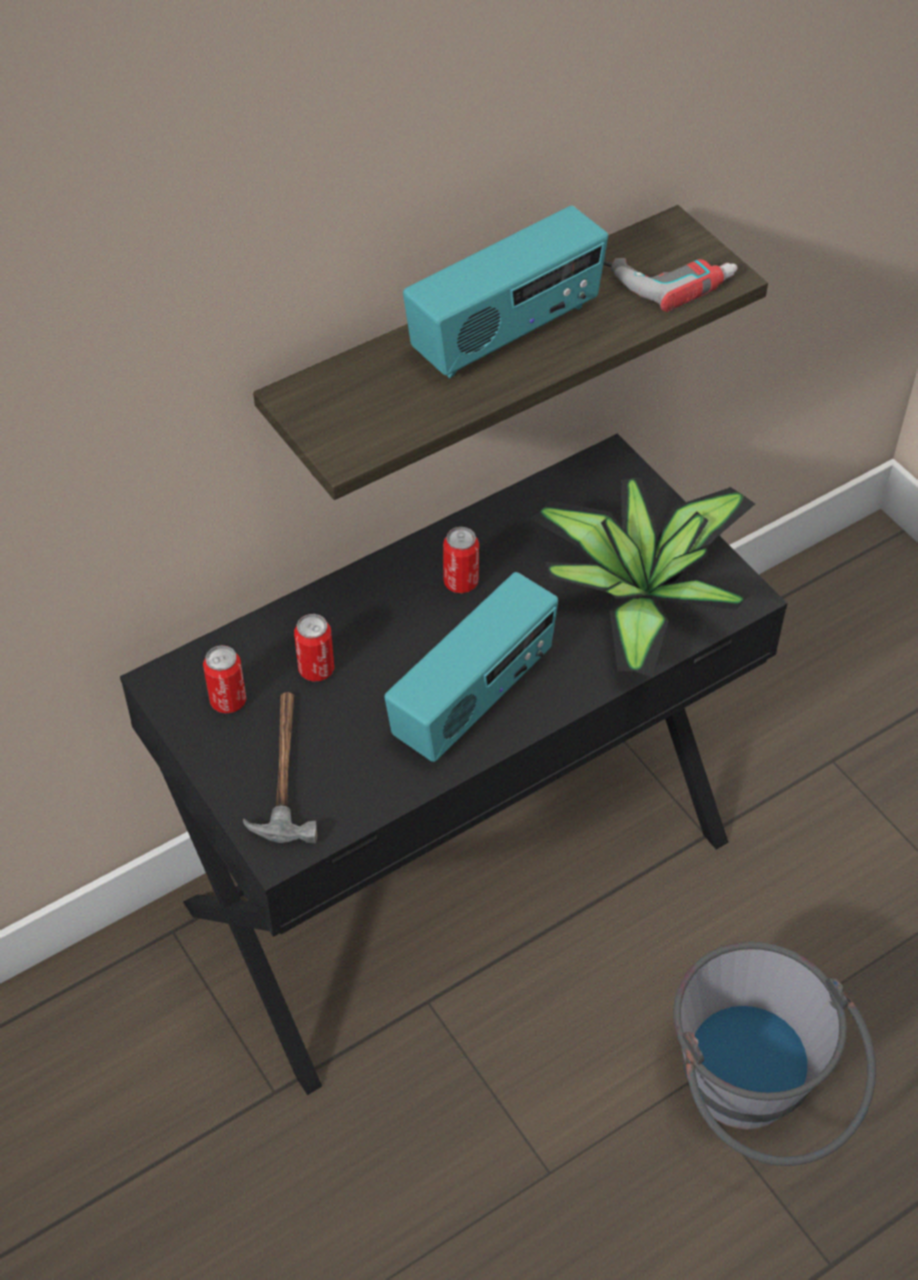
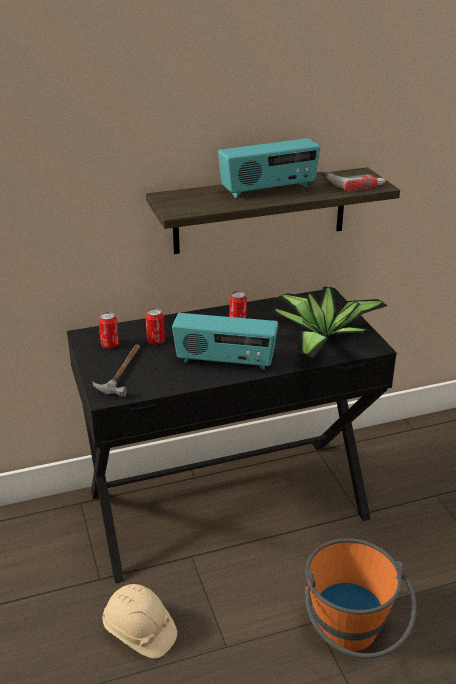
camera: 15 degrees right, 20 degrees down
radio [384,572,558,762] -> radio turned 45 degrees clockwise [172,313,278,370]
grey bucket [673,942,876,1166] -> orange bucket [305,538,417,659]
none -> beige hard hat [102,584,177,659]

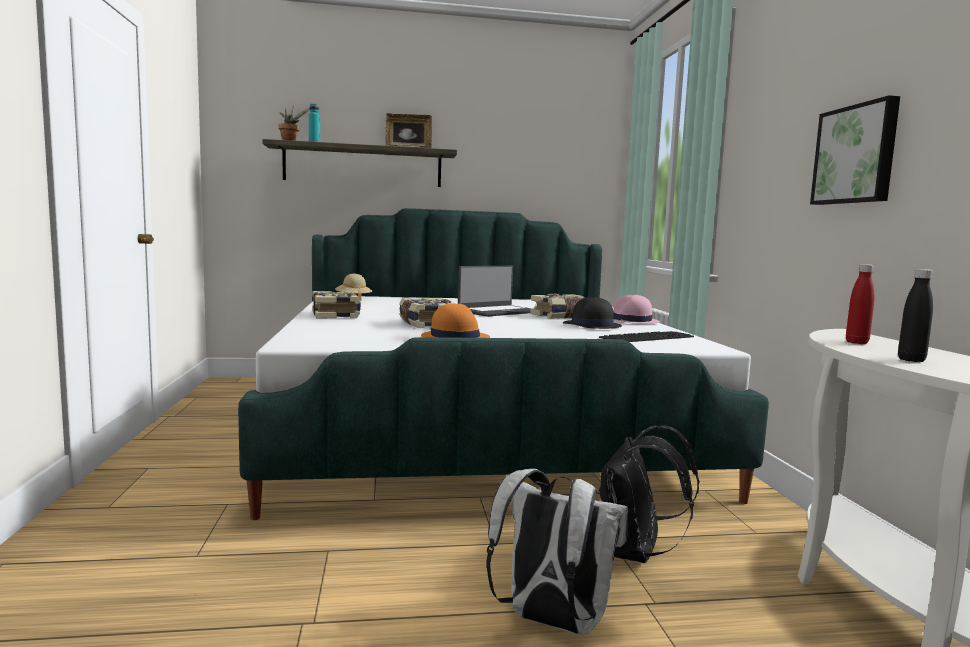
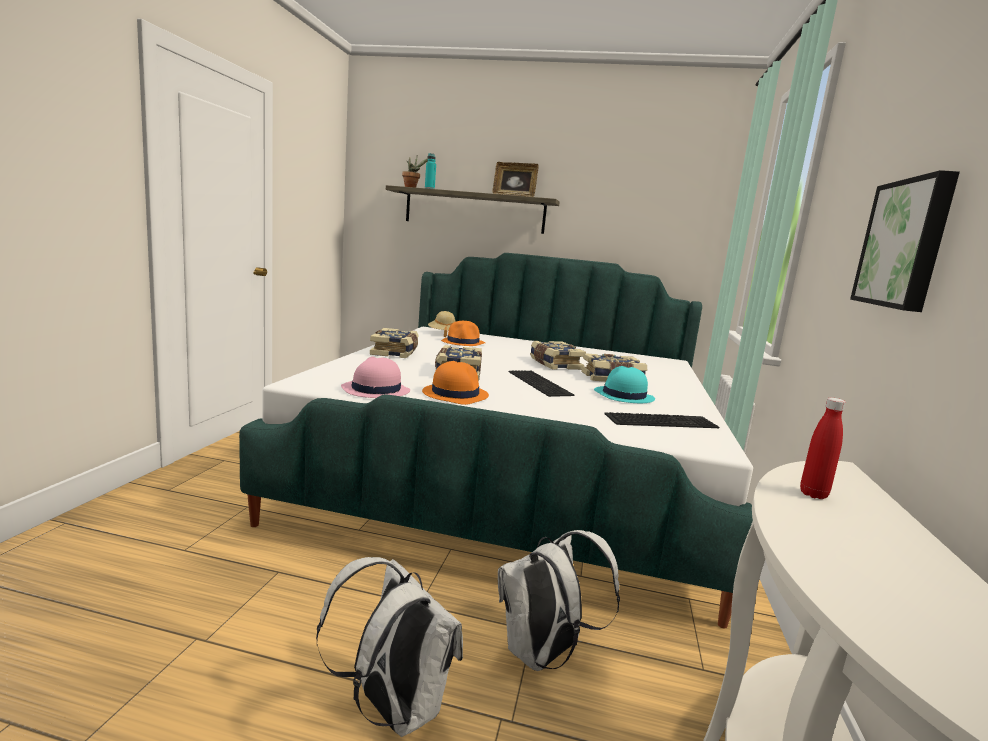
camera: 20 degrees right, 5 degrees up
laptop [458,266,532,317] -> book [530,341,586,370]
black hat [563,297,622,329] -> turquoise hat [594,366,655,403]
black backpack [599,425,700,563] -> white backpack [498,530,620,671]
pink hat [613,295,660,324] -> pink hat moved to [341,357,410,398]
black bottle [898,269,933,362] -> none
none -> orange hat [441,321,485,346]
none -> keyboard [509,371,574,397]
──────
> **Exercise aim**: Repeat the material verbatim. Do not carry over any picture.

> **Problem solution**:
camera: 15 degrees right, 20 degrees down
radio [384,572,558,762] -> radio turned 45 degrees clockwise [172,313,278,370]
grey bucket [673,942,876,1166] -> orange bucket [305,538,417,659]
none -> beige hard hat [102,584,177,659]

camera: 20 degrees right, 5 degrees up
laptop [458,266,532,317] -> book [530,341,586,370]
black hat [563,297,622,329] -> turquoise hat [594,366,655,403]
black backpack [599,425,700,563] -> white backpack [498,530,620,671]
pink hat [613,295,660,324] -> pink hat moved to [341,357,410,398]
black bottle [898,269,933,362] -> none
none -> orange hat [441,321,485,346]
none -> keyboard [509,371,574,397]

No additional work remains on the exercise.